_SELECTED TEXT_
+++

Moreover, quality of the fuzzy quantified statements can be additionally evaluated with the given measures of quality of fuzzy quantifier Q: $T_{\mathrm{supp}}$ and $T_{\mathrm{clm}}$ [23,24]. They are based on support (5) and on the clm measure (4), respectively, of a fuzzy set that represents the fuzzy quantifier Q:

$$\begin{array}{cc}\hfill & T_{\mathrm{supp}}\left(Q\right)=1-\left|\mathrm{supp}\left(Q\right)\right|,\end{array}$$

(12)

$$\begin{array}{cc}& T_{\mathrm{clm}}\left(Q\right)=1-\mathrm{clm}\left(Q\right).\end{array}$$

(13)

Both measures depend on the presented characteristics of Q and their meaning is: the closer to 1, the more precise quantifier Q is.

+++

_Entries from a collection_
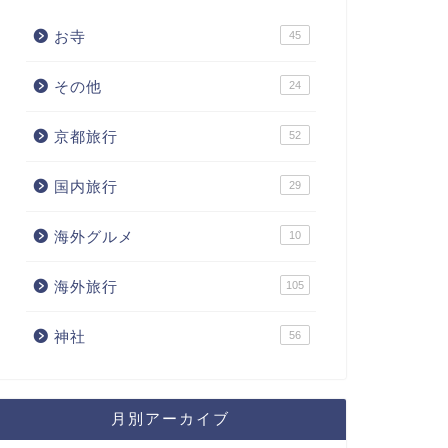
お寺
45
その他
24
京都旅行
52
国内旅行
29
海外グルメ
10
海外旅行
105
神社
56
月別アーカイブ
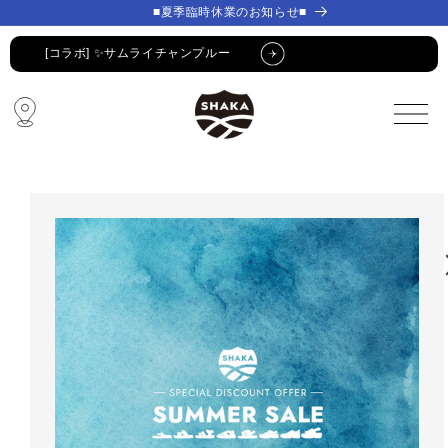
コンテ
コンテ
■夏季臨時休業のお知らせ■
ンツに
ンツに
進む
進む
[コラボ] ✨サムライチャンプルー
🔥 SUMMER SALE 🔥
🩴 POP-UP STORE🩴
コラボ・限定アイテム
公式LINE新規登録でクーポンGET
[コラボ] ✨サムライチャンプルー
🔥 SUMMER SALE 🔥
🩴 POP-UP STORE🩴
コラボ・限定アイテム
公式LINE新規登録でクーポンGET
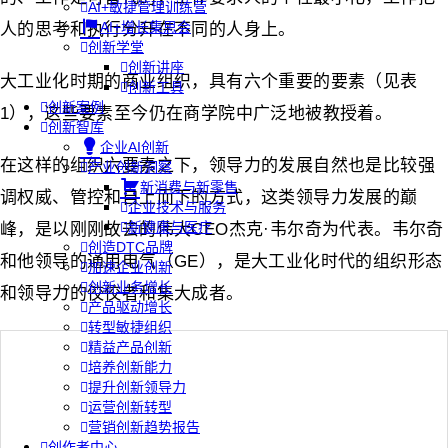
AI+敏捷管理训练营
AI+增长集思会
人的思考和执行分开在不同的人身上。
创新学堂
创新讲座
大工业化时期的商业组织，具有六个重要的要素（见表
创新工具
创新案例
1），这些要素至今仍在商学院中广泛地被教授着。
创新智库
企业AI创新
在这样的组织六要素之下，领导力的发展自然也是比较强
产业创新洞察
新消费与新零售
调权威、管控和自上而下的方式，这类领导力发展的巅
企业技术与服务
新健康与医疗
峰，是以刚刚故去的伟大CEO杰克·韦尔奇为代表。韦尔奇
创造DTC品牌
和他领导的通用电气（GE），是大工业化时代的组织形态
加速企业创新
创新业务增长
和领导力的佼佼者和集大成者。
产品驱动增长
转型敏捷组织
精益产品创新
培养创新能力
提升创新领导力
运营创新转型
营销创新趋势报告
创作者中心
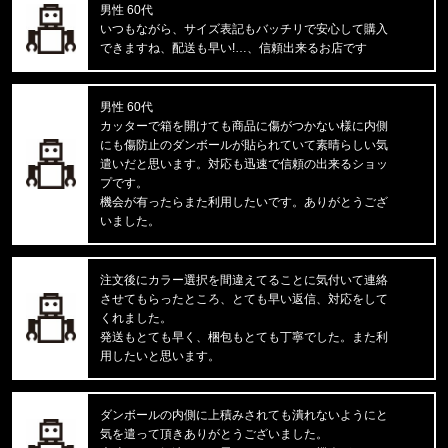
男性 60代
東京都のお客様ご注文ありがとうございます。
いつもながら、サイズ表記もバッチリで安心して購入
reversal/リバーサル
できますね、配送も早い!…、信頼出来るお店です
BIG MARK LONG RASH GUARD
男性 60代
東京都のお客様ご注文ありがとうございます。
カッターで箱を開けても商品に傷がつかない様に内側
mnml/ミニマル
にも傷防止のダンボールが貼られていて素晴らしい気
X214 STRETCH DENIM1487266
遣いだと思います。対応も迅速で信頼の出来るショッ
プです。
東京都のお客様ご注文ありがとうございます。
機会が有ったらまた利用したいです。ありがとうござ
reversal/リバーサル
いました。
湘南爆走族×rvddw EGUCHI AND YO
注文後にカラー選択を間違えてることに気付いて連絡
東京都のお客様ご注文ありがとうございます。
させてもらったところ、とても早い返信、対応をして
47 Brand/フォーティーセブンブランド
'47 MVP ヤンキース ドジャース
くれました。
発送もとても早く、梱包もとても丁寧でした。また利
用したいと思います。
東京都のお客様ご注文ありがとうございます。
mnml/ミニマル
CARGO DRAWCORD PANTS CAMO
ダンボールの内側に上積みされても潰れないようにと
気を遣って頂きありがとうございました。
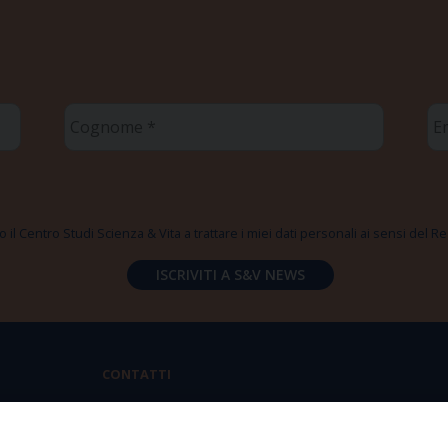
Cognome
Em
*
*
 il Centro Studi Scienza & Vita a trattare i miei dati personali ai sensi del
CONTATTI
Via Aurelia 796 | 00165 Roma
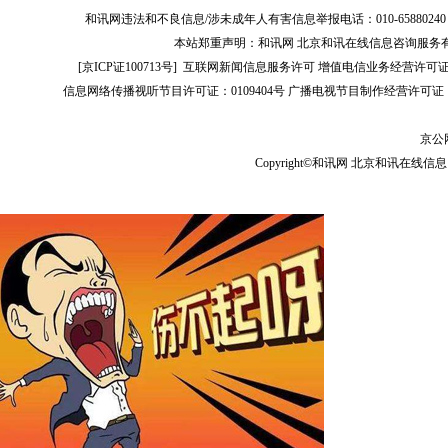
和讯网违法和不良信息/涉未成年人有害信息举报电话：010-65880240 客服电话：01
本站郑重声明：和讯网 北京和讯在线信息咨询服务
[
京ICP证100713号
]
互联网新闻信息服务许可
增值电信业务经营许可证[B2-
信息网络传播视听节目许可证：0109404号
广播电视节目制作经营许可证（
京公网
Copyright©和讯网 北京和讯在线信息咨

+++

_ACTIVITIES_
A – From the passage on quality measures for fuzzy quantifiers, write out the part that opens with the words containing "Moreover, quality of" and closes with "quantifier Q is.".
B – Give again, word for word, the text read from every entry in the collection, leaving the pictures out.

_ANSWERS_
A –
Moreover, quality of the fuzzy quantified statements can be additionally evaluated with the given measures of quality of fuzzy quantifier Q: $T_{\mathrm{supp}}$ and $T_{\mathrm{clm}}$ [23,24]. They are based on support (5) and on the clm measure (4), respectively, of a fuzzy set that represents the fuzzy quantifier Q:

$$\begin{array}{cc}\hfill & T_{\mathrm{supp}}\left(Q\right)=1-\left|\mathrm{supp}\left(Q\right)\right|,\end{array}$$

(12)

$$\begin{array}{cc}& T_{\mathrm{clm}}\left(Q\right)=1-\mathrm{clm}\left(Q\right).\end{array}$$

(13)

Both measures depend on the presented characteristics of Q and their meaning is: the closer to 1, the more precise quantifier Q is.

B –
お寺
45
その他
24
京都旅行
52
国内旅行
29
海外グルメ
10
海外旅行
105
神社
56
月別アーカイブ
コンテ
コンテ
■夏季臨時休業のお知らせ■
ンツに
ンツに
進む
進む
[コラボ] ✨サムライチャンプルー
🔥 SUMMER SALE 🔥
🩴 POP-UP STORE🩴
コラボ・限定アイテム
公式LINE新規登録でクーポンGET
[コラボ] ✨サムライチャンプルー
🔥 SUMMER SALE 🔥
🩴 POP-UP STORE🩴
コラボ・限定アイテム
公式LINE新規登録でクーポンGET
AI+敏捷管理训练营
AI+增长集思会
人的思考和执行分开在不同的人身上。
创新学堂
创新讲座
大工业化时期的商业组织，具有六个重要的要素（见表
创新工具
创新案例
1），这些要素至今仍在商学院中广泛地被教授着。
创新智库
企业AI创新
在这样的组织六要素之下，领导力的发展自然也是比较强
产业创新洞察
新消费与新零售
调权威、管控和自上而下的方式，这类领导力发展的巅
企业技术与服务
新健康与医疗
峰，是以刚刚故去的伟大CEO杰克·韦尔奇为代表。韦尔奇
创造DTC品牌
和他领导的通用电气（GE），是大工业化时代的组织形态
加速企业创新
创新业务增长
和领导力的佼佼者和集大成者。
产品驱动增长
转型敏捷组织
精益产品创新
培养创新能力
提升创新领导力
运营创新转型
营销创新趋势报告
创作者中心
男性 60代
東京都のお客様ご注文ありがとうございます。
いつもながら、サイズ表記もバッチリで安心して購入
reversal/リバーサル
できますね、配送も早い!…、信頼出来るお店です
BIG MARK LONG RASH GUARD
男性 60代
東京都のお客様ご注文ありがとうございます。
カッターで箱を開けても商品に傷がつかない様に内側
mnml/ミニマル
にも傷防止のダンボールが貼られていて素晴らしい気
X214 STRETCH DENIM1487266
遣いだと思います。対応も迅速で信頼の出来るショッ
プです。
東京都のお客様ご注文ありがとうございます。
機会が有ったらまた利用したいです。ありがとうござ
reversal/リバーサル
いました。
湘南爆走族×rvddw EGUCHI AND YO
注文後にカラー選択を間違えてることに気付いて連絡
東京都のお客様ご注文ありがとうございます。
させてもらったところ、とても早い返信、対応をして
47 Brand/フォーティーセブンブランド
'47 MVP ヤンキース ドジャース
くれました。
発送もとても早く、梱包もとても丁寧でした。また利
用したいと思います。
東京都のお客様ご注文ありがとうございます。
mnml/ミニマル
CARGO DRAWCORD PANTS CAMO
ダンボールの内側に上積みされても潰れないようにと
気を遣って頂きありがとうございました。
Cognome
Em
*
*
 il Centro Studi Scienza & Vita a trattare i miei dati personali ai sensi del
CONTATTI
Via Aurelia 796 | 00165 Roma
和讯网违法和不良信息/涉未成年人有害信息举报电话：010-65880240 客服电话：01
本站郑重声明：和讯网 北京和讯在线信息咨询服务
[
京ICP证100713号
]
互联网新闻信息服务许可
增值电信业务经营许可证[B2-
信息网络传播视听节目许可证：0109404号
广播电视节目制作经营许可证（
京公网
Copyright©和讯网 北京和讯在线信息咨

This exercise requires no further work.